Optimality of gradient descent

  • Gradient descent is not optimal: it always finds a local minimum, but there is no guarantee that it is the global minimum.

  • The found solution depends on the initial choice of x_0. If you initialize the parameters near to the global minimum, you are lucky.

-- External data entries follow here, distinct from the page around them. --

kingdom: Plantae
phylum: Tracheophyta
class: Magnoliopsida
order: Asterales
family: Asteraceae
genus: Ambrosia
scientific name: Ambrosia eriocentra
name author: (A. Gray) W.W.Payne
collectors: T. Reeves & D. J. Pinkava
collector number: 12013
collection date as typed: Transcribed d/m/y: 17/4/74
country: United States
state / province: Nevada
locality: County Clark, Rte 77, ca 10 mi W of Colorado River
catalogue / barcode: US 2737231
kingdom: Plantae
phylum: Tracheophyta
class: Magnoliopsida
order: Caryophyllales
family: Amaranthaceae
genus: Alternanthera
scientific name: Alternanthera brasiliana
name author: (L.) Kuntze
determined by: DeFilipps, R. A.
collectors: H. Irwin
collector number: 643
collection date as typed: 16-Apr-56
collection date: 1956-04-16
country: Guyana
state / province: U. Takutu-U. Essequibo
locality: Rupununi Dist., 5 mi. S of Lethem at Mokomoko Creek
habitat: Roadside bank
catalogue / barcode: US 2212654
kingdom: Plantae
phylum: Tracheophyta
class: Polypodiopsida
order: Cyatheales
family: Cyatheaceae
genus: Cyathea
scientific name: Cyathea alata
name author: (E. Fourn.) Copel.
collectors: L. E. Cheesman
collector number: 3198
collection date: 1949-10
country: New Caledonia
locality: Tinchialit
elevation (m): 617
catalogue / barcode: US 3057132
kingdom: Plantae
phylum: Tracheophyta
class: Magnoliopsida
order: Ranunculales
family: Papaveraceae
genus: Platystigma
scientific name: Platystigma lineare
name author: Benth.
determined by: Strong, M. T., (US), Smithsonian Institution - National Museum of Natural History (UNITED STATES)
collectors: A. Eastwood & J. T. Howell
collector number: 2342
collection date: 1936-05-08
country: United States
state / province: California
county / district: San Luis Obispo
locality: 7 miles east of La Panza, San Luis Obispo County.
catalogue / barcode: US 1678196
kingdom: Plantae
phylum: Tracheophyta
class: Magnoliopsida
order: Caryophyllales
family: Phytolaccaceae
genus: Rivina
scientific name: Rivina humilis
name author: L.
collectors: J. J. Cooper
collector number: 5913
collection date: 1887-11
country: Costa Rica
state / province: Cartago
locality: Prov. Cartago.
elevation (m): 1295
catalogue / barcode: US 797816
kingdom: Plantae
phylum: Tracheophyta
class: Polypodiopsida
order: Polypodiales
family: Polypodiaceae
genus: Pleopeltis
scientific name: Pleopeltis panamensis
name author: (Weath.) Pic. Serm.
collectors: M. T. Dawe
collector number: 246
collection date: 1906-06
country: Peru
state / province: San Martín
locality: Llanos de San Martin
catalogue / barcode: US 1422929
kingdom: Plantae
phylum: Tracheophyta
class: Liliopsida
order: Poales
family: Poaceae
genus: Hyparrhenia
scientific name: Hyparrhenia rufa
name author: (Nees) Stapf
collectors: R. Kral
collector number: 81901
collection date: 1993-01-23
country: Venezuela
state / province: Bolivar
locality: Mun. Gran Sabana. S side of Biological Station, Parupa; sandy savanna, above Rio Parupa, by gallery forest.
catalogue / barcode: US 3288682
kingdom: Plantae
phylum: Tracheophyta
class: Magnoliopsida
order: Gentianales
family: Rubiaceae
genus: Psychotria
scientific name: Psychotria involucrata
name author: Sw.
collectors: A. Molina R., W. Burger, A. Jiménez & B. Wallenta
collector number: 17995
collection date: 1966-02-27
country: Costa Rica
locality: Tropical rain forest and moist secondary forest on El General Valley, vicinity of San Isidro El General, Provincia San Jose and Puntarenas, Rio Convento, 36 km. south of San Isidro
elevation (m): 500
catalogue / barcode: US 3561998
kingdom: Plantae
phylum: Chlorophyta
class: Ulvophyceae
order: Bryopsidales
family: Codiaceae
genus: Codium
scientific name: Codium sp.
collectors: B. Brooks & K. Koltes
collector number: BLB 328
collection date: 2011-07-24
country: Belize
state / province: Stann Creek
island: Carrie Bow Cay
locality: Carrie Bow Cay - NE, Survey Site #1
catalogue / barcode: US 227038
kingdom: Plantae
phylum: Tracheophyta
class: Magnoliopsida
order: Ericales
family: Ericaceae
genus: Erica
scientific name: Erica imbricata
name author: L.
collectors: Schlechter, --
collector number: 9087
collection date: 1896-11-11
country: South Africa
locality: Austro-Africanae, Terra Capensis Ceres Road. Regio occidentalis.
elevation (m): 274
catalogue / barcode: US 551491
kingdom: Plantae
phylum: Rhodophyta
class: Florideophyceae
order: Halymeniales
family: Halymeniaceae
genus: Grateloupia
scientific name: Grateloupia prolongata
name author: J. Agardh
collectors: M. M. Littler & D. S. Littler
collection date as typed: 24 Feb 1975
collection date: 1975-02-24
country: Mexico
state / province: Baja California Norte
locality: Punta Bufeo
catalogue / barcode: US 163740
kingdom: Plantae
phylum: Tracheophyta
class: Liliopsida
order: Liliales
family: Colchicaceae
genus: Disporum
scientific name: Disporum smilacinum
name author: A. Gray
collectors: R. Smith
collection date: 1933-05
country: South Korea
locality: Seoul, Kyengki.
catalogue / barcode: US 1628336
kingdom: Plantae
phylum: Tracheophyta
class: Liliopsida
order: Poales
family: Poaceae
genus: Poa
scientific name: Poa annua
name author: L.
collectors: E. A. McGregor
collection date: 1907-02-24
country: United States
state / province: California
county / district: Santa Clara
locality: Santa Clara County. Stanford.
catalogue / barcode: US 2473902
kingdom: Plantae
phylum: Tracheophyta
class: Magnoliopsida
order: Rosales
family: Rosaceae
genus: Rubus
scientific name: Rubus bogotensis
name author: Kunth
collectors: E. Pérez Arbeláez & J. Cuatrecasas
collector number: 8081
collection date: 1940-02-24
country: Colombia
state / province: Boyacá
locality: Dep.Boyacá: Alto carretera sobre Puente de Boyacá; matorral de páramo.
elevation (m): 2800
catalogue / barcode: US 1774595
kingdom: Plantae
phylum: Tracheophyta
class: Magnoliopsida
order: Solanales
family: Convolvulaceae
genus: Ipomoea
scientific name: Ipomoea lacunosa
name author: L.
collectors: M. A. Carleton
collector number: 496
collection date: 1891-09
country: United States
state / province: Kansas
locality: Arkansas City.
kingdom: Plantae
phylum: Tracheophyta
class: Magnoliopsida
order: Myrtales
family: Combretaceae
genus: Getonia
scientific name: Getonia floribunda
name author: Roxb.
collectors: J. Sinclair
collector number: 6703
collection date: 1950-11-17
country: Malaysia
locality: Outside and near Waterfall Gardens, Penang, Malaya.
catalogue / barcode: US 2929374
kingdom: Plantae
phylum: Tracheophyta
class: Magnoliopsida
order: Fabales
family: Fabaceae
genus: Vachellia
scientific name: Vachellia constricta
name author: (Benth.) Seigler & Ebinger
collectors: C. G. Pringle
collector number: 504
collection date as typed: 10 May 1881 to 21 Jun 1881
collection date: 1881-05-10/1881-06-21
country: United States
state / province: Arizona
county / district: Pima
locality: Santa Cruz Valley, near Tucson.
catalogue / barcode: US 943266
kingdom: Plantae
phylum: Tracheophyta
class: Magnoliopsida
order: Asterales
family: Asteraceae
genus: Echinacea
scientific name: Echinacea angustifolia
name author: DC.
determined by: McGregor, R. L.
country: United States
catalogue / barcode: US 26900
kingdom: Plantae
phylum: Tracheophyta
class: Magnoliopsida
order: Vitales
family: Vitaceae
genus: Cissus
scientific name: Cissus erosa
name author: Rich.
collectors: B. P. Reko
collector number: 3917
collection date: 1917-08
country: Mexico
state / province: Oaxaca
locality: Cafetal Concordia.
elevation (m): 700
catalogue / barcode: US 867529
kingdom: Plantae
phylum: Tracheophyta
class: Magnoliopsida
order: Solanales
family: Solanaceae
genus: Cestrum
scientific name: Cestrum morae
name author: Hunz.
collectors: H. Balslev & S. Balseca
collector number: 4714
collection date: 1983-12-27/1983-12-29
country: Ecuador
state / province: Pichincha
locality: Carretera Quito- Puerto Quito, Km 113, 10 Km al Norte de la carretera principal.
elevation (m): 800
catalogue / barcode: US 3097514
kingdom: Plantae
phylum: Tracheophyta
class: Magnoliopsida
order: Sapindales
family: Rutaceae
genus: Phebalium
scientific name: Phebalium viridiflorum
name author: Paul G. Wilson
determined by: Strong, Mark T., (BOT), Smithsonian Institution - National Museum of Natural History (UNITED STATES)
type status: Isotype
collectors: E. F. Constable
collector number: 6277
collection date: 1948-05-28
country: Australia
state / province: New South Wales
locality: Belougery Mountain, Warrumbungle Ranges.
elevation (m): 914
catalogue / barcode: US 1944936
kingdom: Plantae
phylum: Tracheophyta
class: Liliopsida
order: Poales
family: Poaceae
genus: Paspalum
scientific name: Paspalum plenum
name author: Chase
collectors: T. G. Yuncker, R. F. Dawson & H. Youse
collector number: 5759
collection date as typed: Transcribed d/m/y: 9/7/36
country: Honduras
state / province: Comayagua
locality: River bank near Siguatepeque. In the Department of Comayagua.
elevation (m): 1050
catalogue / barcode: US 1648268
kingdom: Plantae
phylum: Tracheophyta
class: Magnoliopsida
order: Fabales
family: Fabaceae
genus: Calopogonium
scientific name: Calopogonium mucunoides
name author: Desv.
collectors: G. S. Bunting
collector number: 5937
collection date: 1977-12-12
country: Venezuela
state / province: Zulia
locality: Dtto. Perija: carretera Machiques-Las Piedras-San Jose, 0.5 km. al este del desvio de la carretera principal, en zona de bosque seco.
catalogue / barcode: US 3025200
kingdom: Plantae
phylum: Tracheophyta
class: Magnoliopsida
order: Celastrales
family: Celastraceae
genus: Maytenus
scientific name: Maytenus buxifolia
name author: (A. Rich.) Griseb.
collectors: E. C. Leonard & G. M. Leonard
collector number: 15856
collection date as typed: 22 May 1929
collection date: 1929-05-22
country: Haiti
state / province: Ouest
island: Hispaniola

But how?

  • This will be a big issue in neural networks.

3 - Regularization

Regularization

  • Most of the time, there are many minima to a function, if not an infinity.

  • As GD only converges to the “closest” local minimum, you are never sure that you get a good solution.

  • Consider the following function:

f(x, y) = (x -1)^2

  • As it does not depend on y, whatever initial value y_0 will be considered as a solution.

  • As we will see later, this is something we do not want.

Regularization

L2 - Regularization

  • We may want to put the additional constraint that x and y should be as small as possible.

  • One possibility is to also minimize the Euclidian norm (or L2-norm) of the vector \mathbf{x} = [x, y].

\min_{x, y} ||\mathbf{x}||^2 = x^2 + y^2

  • Note that this objective is in contradiction with the original objective: (0, 0) minimizes the norm, but not the function f(x, y).

  • We construct a new function as the sum of f(x, y) and the norm of \mathbf{x}, weighted by the regularization parameter \lambda:

\mathcal{L}(x, y) = f(x, y) + \lambda \, (x^2 + y^2)

L2 - Regularization

  • For a fixed value of \lambda, for example 0.1, we now minimize using gradient descent the following loss function function:

\mathcal{L}(x, y) = f(x, y) + \lambda \, (x^2 + y^2)

  • We just need to compute its gradient:

\nabla_{x, y} \, \mathcal{L}(x, y) = \begin{bmatrix} \dfrac{\partial f(x, y)}{\partial x} + 2\, \lambda \, x \\ \\ \dfrac{\partial f(x, y)}{\partial y} + 2\, \lambda \, y \end{bmatrix}

and apply gradient descent iteratively:

\Delta \begin{bmatrix} x \\ y \end{bmatrix} = - \eta \, \nabla_{x, y} \, \mathcal{L}(x, y) = - \eta \, \begin{bmatrix} \dfrac{\partial f(x, y)}{\partial x} + 2\, \lambda \, x \\ \\ \dfrac{\partial f(x, y)}{\partial y} + 2\, \lambda \, y \end{bmatrix}

L2 - Regularization

L2 - Regularization

  • You may notice that the result of the optimization is a bit off, it is not exactly (1, 0).

  • This is because we do not optimize f(x, y) directly, but \mathcal{L}(x, y).

  • Let’s look at the real landscape of the function.

\mathcal{L}(x, y) = f(x, y) + \lambda \, (x^2 + y^2)

L2 - Regularization

L2 - Regularization

  • The optimization with GD works, it is just that the function is different.

  • The constraint on the Euclidian norm “attracts” or “distorts” the function towards (0, 0).

  • This may seem counter-intuitive, but we will see with deep networks that we can live with it.

  • Let’s now look at what happens when we increase \lambda (to 5.0).

L2 - Regularization

L2 - Regularization

L2 - Regularization

  • Now the result of the optimization is totally wrong: the constraint on the norm completely dominates the optimization process.

\mathcal{L}(x, y) = f(x, y) + \lambda \, (x^2 + y^2)

  • \lambda controls which of the two objectives, f(x, y) or x^2 + y^2, has the priority:

    • When \lambda is small, f(x, y) dominates and the norm of \mathbf{x} can be anything.

    • When \lambda is big, x^2 + y^2 dominates, the result will be very small but f(x, y) will have any value.

  • The right value for \lambda is hard to find. We will see later methods to experimentally find its most adequate value.

L1 - Regularization

  • Another form of regularization is L1 - regularization using the L1-norm (absolute values):

\mathcal{L}(x, y) = f(x, y) + \lambda \, (|x| + |y|)

  • Its gradient only depend on the sign of x and y:

\nabla_{x, y} \, \mathcal{L}(x, y) = \begin{bmatrix} \dfrac{\partial f(x, y)}{\partial x} + \lambda \, \text{sign}(x) \\ \\ \dfrac{\partial f(x, y)}{\partial y} + \lambda \, \text{sign}(y) \end{bmatrix}

  • It tends to lead to sparser value of (x, y), i.e. either x or y will be 0.